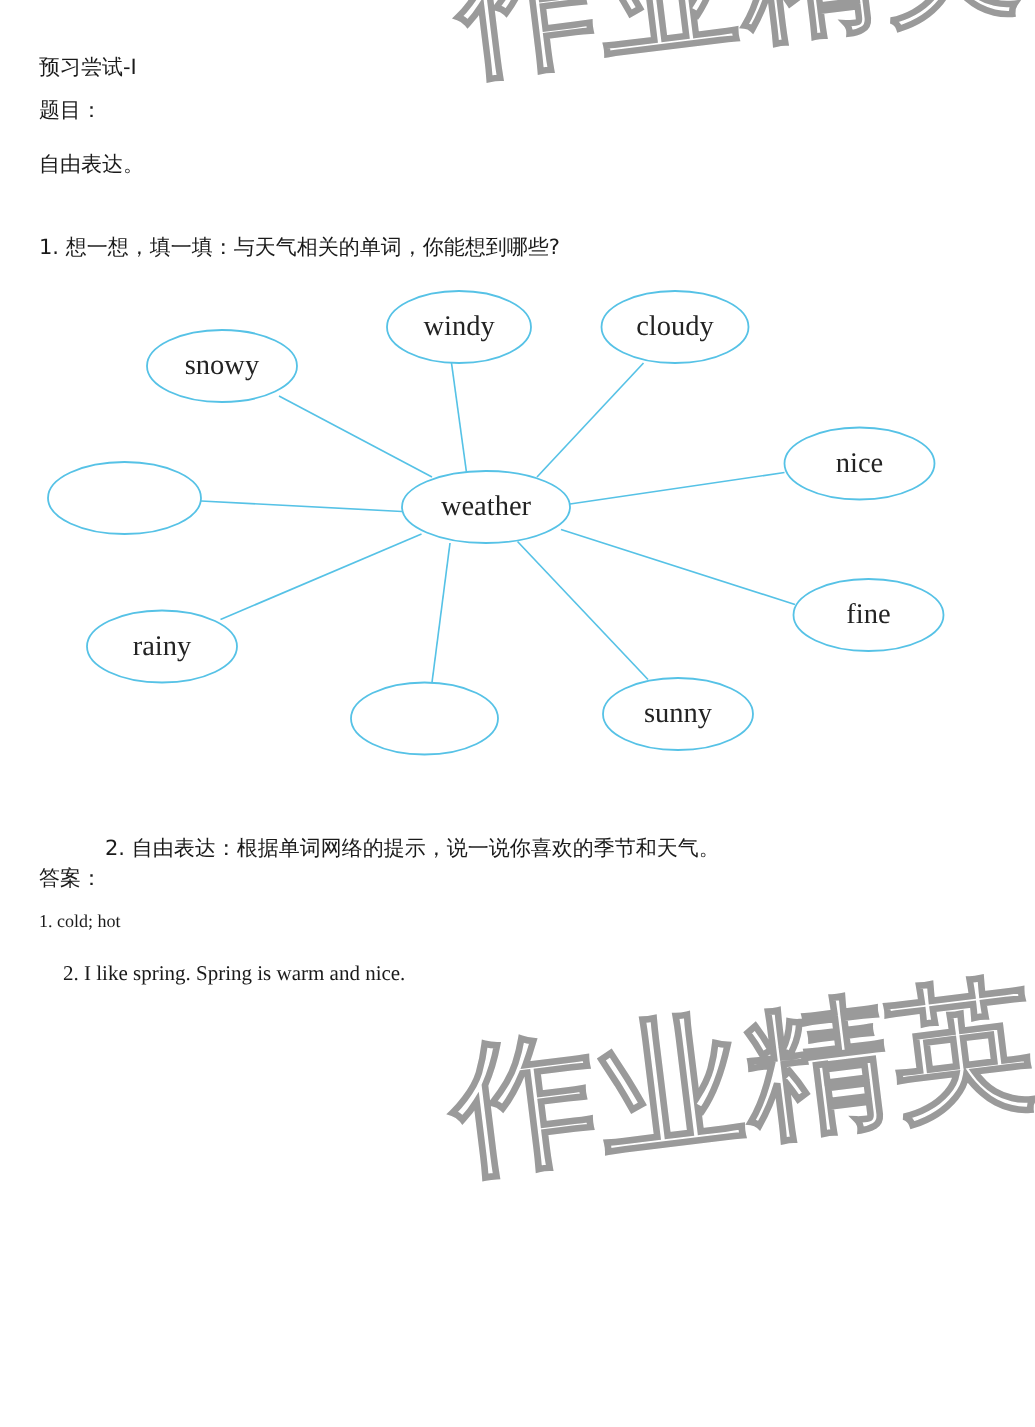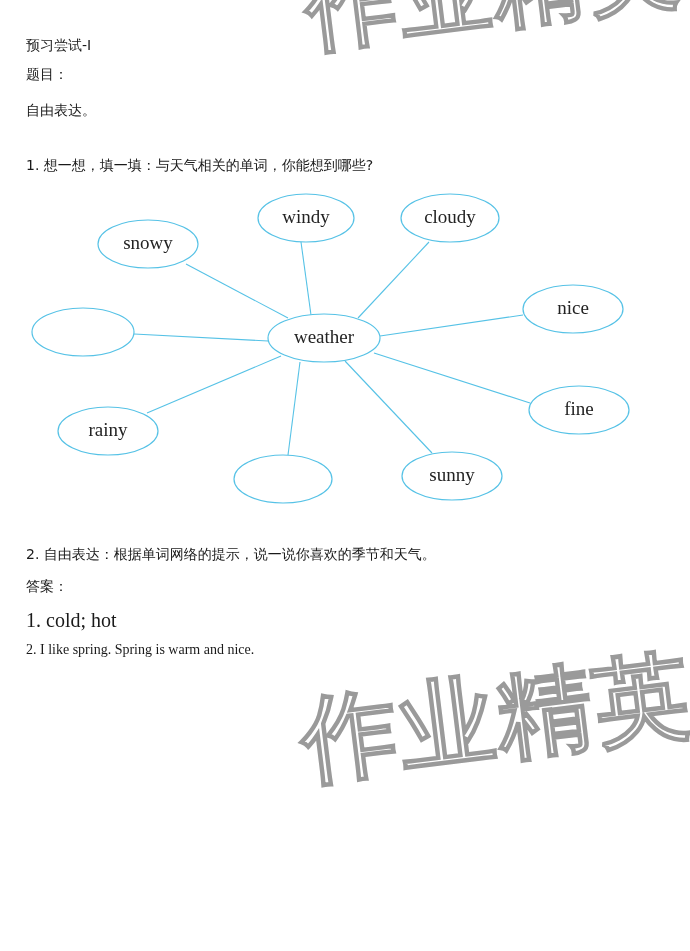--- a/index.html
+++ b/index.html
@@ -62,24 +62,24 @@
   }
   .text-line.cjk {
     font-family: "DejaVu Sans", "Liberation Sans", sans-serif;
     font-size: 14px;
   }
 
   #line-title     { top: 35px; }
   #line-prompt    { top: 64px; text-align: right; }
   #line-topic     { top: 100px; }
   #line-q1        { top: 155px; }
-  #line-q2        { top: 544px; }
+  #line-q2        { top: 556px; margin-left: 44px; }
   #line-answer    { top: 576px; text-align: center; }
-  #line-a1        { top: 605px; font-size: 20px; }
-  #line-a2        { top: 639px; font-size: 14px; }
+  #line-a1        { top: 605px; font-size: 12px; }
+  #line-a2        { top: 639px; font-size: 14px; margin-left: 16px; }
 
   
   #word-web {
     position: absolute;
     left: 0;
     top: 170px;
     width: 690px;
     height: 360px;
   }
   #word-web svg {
────────────────────
> EXERCISE
In the listing, find every line with the word "left" and return it.

> RESULT
+  #line-q2        { top: 556px; margin-left: 44px; }
+  #line-a2        { top: 639px; font-size: 14px; margin-left: 16px; }
     left: 0;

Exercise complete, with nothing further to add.